**THE TASK**
A verbatim transcription of the listing below is required, without its pictures.

[[ THE DATA, beginning ]]

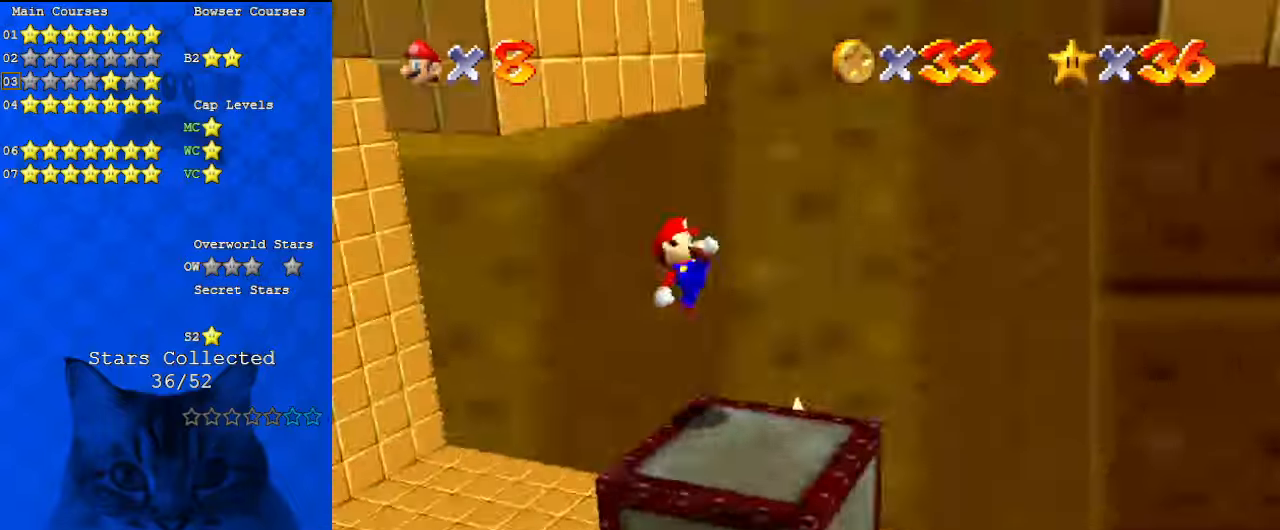
{"keys": [], "events": [[67, "d", "up"], [167, "d", "down"], [234, "right", "up"], [300, "d", "up"]]}
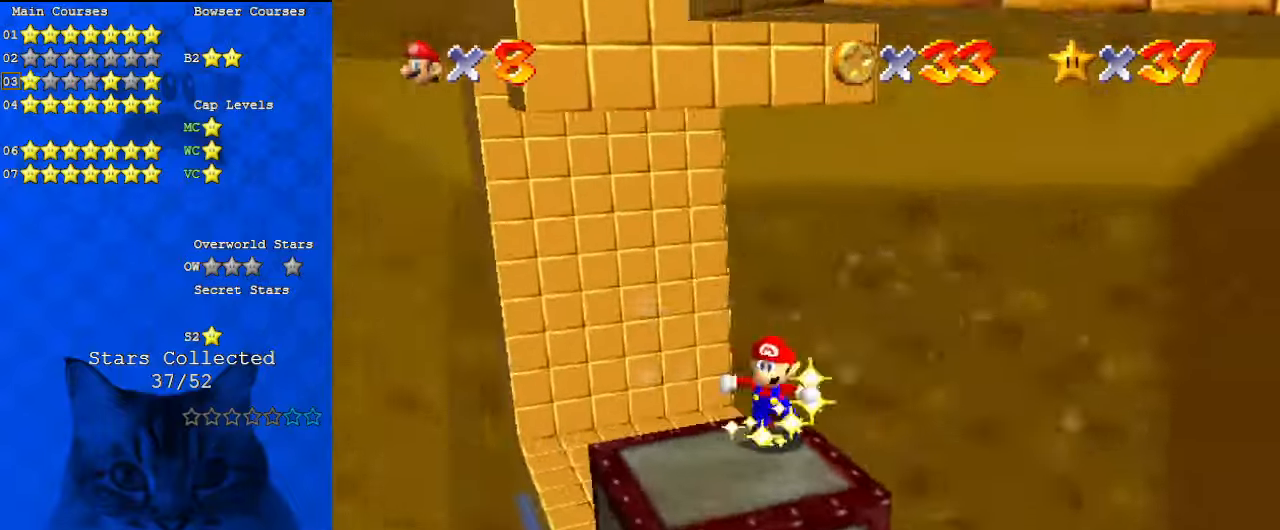
{"keys": [], "events": []}
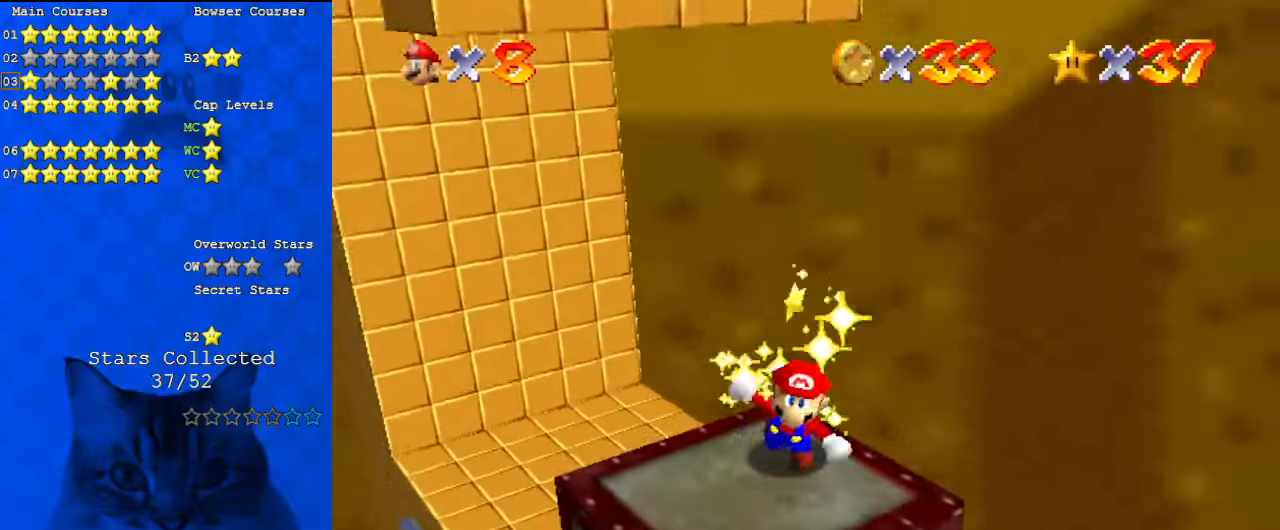
{"keys": [], "events": []}
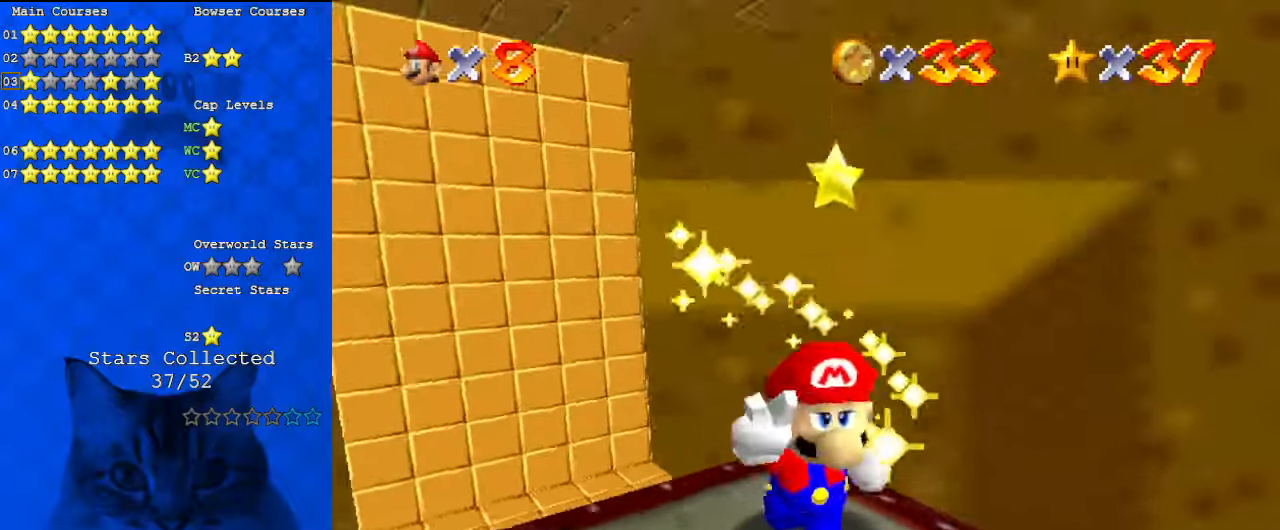
{"keys": [], "events": []}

[[ THE DATA, end ]]

**EXPECTED ANSWER**
{"keys": [], "events": [[67, "d", "up"], [167, "d", "down"], [234, "right", "up"], [300, "d", "up"]]}
{"keys": [], "events": []}
{"keys": [], "events": []}
{"keys": [], "events": []}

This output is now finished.